* Task instructions
Reproduce word for word the part of the records below that opens with the line containing "To reap the" and closes with the line containing "transactions he closed duri", including both of those lines. Leave the pictures out of your answer.

* Source information
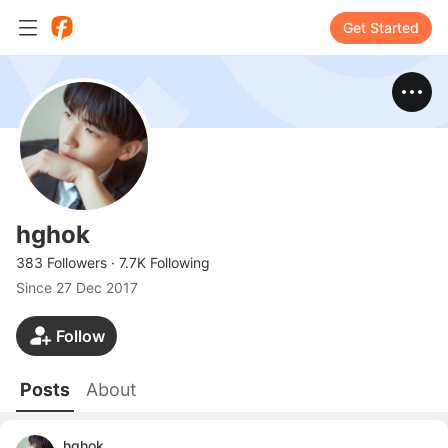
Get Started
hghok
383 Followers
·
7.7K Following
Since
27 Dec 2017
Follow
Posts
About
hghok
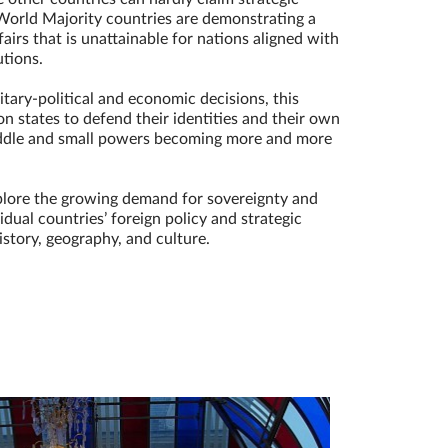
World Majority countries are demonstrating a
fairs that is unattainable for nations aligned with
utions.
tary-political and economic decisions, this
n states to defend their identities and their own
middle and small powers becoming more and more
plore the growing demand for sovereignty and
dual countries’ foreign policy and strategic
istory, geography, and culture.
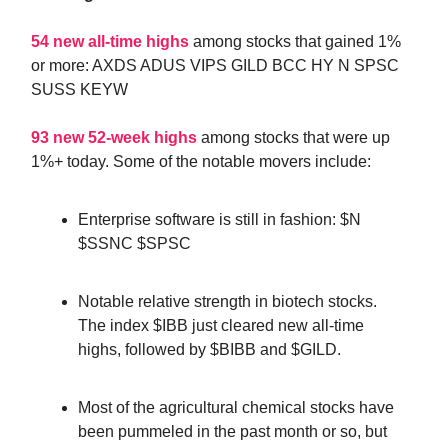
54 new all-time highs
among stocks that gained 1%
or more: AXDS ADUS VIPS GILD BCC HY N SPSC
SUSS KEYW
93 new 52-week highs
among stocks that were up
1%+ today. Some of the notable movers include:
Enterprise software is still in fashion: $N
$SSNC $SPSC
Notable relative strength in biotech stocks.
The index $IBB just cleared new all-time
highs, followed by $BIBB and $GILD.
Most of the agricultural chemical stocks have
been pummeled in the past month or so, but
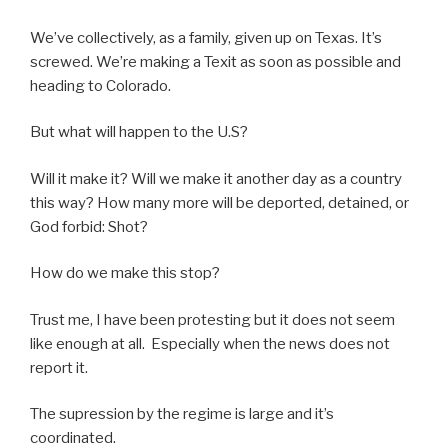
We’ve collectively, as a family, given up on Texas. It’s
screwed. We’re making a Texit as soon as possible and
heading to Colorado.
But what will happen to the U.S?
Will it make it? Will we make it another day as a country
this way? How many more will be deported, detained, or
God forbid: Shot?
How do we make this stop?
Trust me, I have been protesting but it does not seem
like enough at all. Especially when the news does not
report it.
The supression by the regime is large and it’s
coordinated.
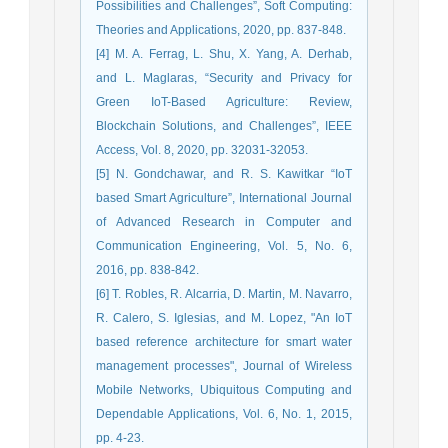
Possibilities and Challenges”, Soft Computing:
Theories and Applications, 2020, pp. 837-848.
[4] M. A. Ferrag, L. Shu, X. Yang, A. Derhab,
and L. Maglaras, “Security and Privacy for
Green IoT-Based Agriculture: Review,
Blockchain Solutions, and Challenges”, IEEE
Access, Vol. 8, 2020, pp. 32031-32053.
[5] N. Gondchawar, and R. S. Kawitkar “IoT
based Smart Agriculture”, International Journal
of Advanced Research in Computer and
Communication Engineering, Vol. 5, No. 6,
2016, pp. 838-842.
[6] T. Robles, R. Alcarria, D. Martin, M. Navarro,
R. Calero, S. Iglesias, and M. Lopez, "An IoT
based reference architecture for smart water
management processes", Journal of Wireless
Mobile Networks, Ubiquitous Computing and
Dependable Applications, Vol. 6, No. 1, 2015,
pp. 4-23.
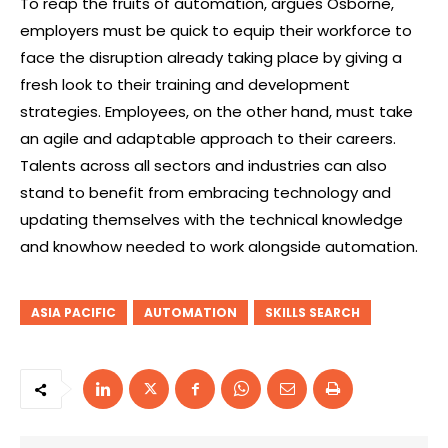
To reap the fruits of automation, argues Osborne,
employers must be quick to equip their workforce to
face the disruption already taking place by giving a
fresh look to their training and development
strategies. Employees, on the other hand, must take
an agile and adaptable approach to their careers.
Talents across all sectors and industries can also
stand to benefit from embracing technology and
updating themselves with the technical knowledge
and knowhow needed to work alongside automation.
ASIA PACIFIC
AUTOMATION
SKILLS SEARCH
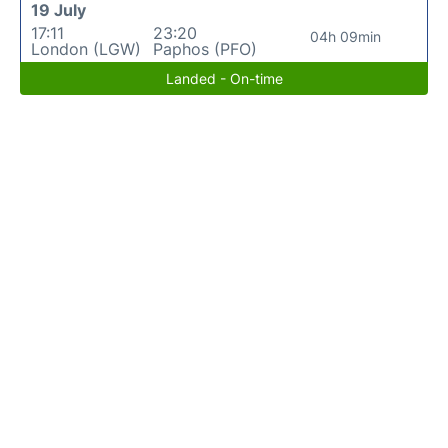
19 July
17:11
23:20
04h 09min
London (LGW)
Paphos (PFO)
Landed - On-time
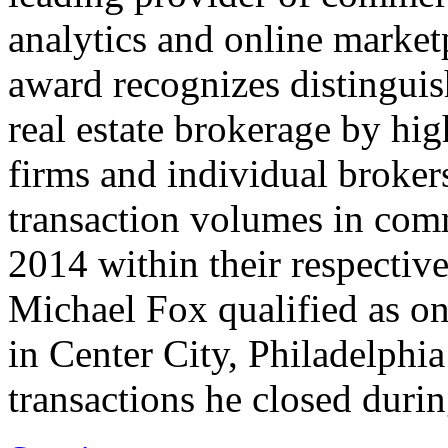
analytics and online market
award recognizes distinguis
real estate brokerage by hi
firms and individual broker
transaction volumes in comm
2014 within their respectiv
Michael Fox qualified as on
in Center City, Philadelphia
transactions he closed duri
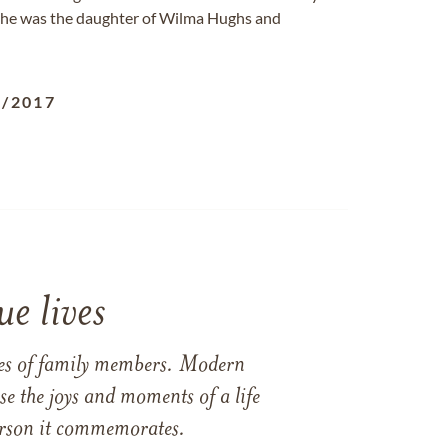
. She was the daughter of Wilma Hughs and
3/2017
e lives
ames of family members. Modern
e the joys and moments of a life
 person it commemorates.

--

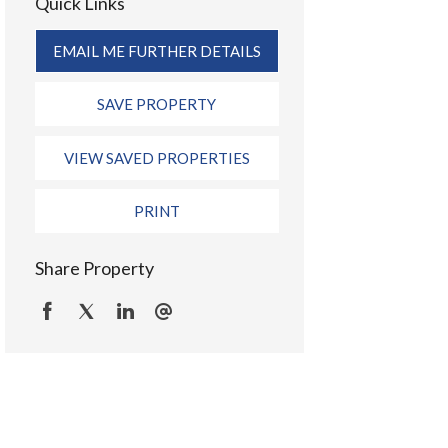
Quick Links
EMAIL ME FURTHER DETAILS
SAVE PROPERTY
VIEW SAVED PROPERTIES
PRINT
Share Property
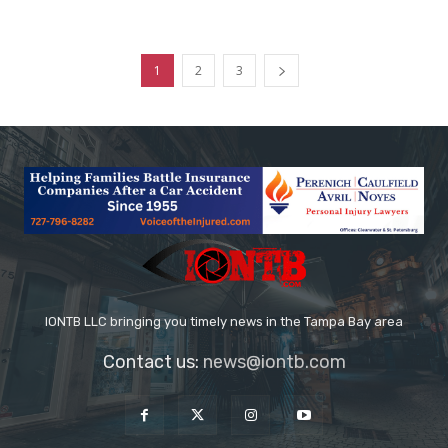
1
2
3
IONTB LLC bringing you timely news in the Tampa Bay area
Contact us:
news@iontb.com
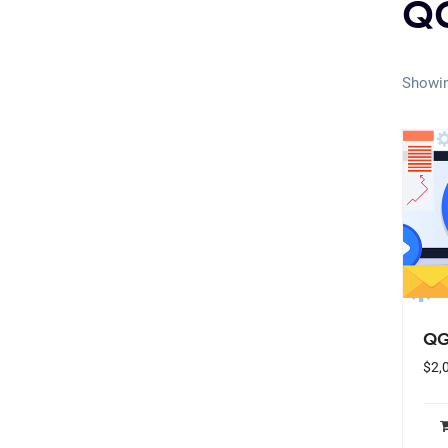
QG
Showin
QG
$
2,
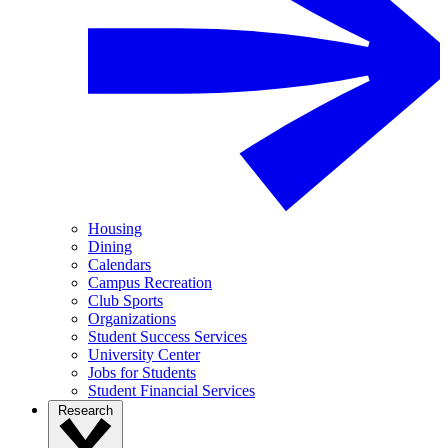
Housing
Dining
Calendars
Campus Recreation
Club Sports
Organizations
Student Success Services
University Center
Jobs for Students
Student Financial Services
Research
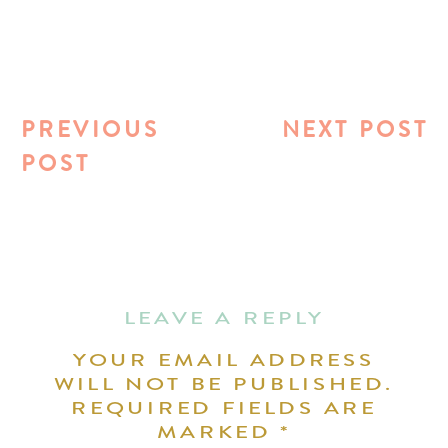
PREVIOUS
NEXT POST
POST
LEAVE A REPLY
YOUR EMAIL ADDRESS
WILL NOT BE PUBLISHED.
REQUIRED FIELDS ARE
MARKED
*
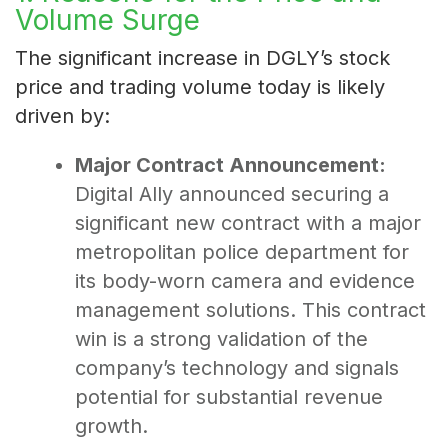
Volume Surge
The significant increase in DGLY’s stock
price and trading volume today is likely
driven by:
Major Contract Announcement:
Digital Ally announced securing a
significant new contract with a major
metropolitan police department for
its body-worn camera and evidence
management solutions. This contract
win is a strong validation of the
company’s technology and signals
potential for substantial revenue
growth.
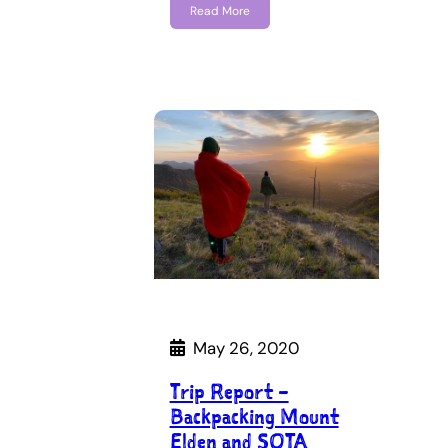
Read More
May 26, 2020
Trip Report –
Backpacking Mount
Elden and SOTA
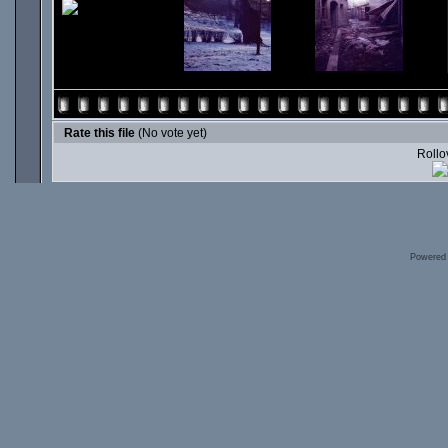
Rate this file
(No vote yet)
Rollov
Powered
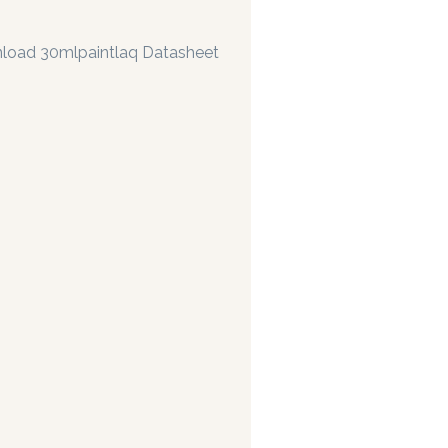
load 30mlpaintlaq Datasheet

* Reply
To reap the fruits of automation, argues Osborne,
employers must be quick to equip their workforce to
face the disruption already taking place by giving a
fresh look to their training and development
strategies. Employees, on the other hand, must take
an agile and adaptable approach to their careers.
Talents across all sectors and industries can also
stand to benefit from embracing technology and
updating themselves with the technical knowledge
and knowhow needed to work alongside automation.
ASIA PACIFIC
AUTOMATION
SKILLS SEARCH
19 July
17:11
23:20
04h 09min
London (LGW)
Paphos (PFO)
Landed - On-time
analytics and online market
award recognizes distinguis
real estate brokerage by hi
firms and individual broker
transaction volumes in comm
2014 within their respectiv
Michael Fox qualified as on
in Center City, Philadelphia
transactions he closed duri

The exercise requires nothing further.